La prise de décision
Dans l'évolution normale de cette situation, il faut à un moment prendre une décision. On ne peut rester longtemps dans l'indécision, pris entre la vie d'avant, les possibilités de vie future, les risques que cela représente, la perte de sécurité, le mal que l'on va faire, etc.
La première raison qui force la décision est que toute période d'incertitude sur l'avenir, dans des conditions pareilles, devient rapidement d'un poids énorme pour tous, y compris les enfants. Il est quasi impossible de masquer aux enfants ce qui se passe.

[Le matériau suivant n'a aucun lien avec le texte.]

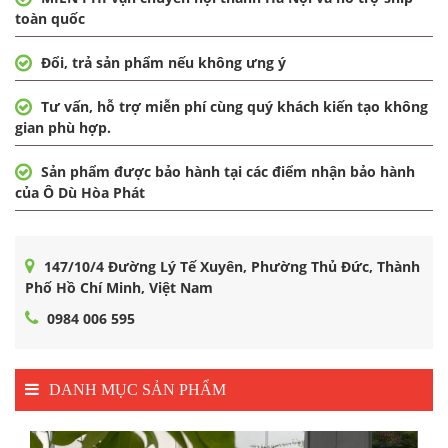
toàn quốc
Đổi, trả sản phẩm nếu không ưng ý
Tư vấn, hỗ trợ miễn phí cùng quý khách kiến tạo không
gian phù hợp.
Sản phẩm được bảo hành tại các điểm nhận bảo hành
của Ô Dù Hòa Phát
147/10/4 Đường Lý Tế Xuyên, Phường Thủ Đức, Thành
Phố Hồ Chí Minh, Việt Nam
0984 006 595
DANH MỤC SẢN PHẨM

Ma femme et moi avions pensé ne rien avoir montré, mais tous les enfants nous ont dit qu'ils se doutaient de quelque chose. Bien sur, il y a là-dedans le fait qu'on vient de le leur dire, justement. Mais il y aussi un certain soulagement montré, à l'idée que les choses sont dites. Cependant, il ne faut pas se tromper. Ce n'est pas parce que les choses sont dites qu'elles sont comprises. Selon leur âge, les enfants ont besoin de plus ou moins de temps pour simplement intégrer (il n'est pas là question d'accepter) une modification de leur environnement immédiat. Et quand la modification est de cette nature, le temps devient encore plus important.
Il faut prendre une décision, donc. Cela n'a rien de facile. J'ai hésité fort longtemps à choisir et je ne m'y suis résolu que parce que la situation devenait invivable. J'ai tout essayé : l'approche rationnelle (tableau comparatif des situations possibles, jeté au bout de quelques jours), spirituelle (recueillement et méditation dans l'espoir qu'une lumière vienne éclairer mon choix), détournée (oubli volontaire, et hélas momentané, de tout choix à faire), etc. Rien n'y a fait, il y a un moment où il faut se regarder en face et exprimer un choix.
Là aussi, les stratégies sont nombreuses pour éviter les phrases définitives : c'est une prise de distance, une phase de recul nécessaire pour faire le point, une séparation mais tout est possible, etc. Entendons-nous bien, il n'y a rien de machiavélique dans ces expressions, ni même de sournois. Il s'agit simplement de l'expression du profond malaise que j'ai pu ressentir à l'idée de cette séparation. Le moins qu'on puisse dire est que cette démarche n'est pas porteuse. Elle est même au contraire extrêmement lourdee à porter et les conséquences en sont terribles. Mais la gentillesse et le désir de bien faire ne sont pas une excuse pour aggraver les choses en laissant tout le monde dans l'expectative et l'attente.
A un moment, il faut décider, pour le bien de tous. J'ai donc décidé de partir. Nous avons préparé les enfants en leur expliquant comment cela allait se passer. Mais la période d'attente a encore duré et ce ne fut pas facile.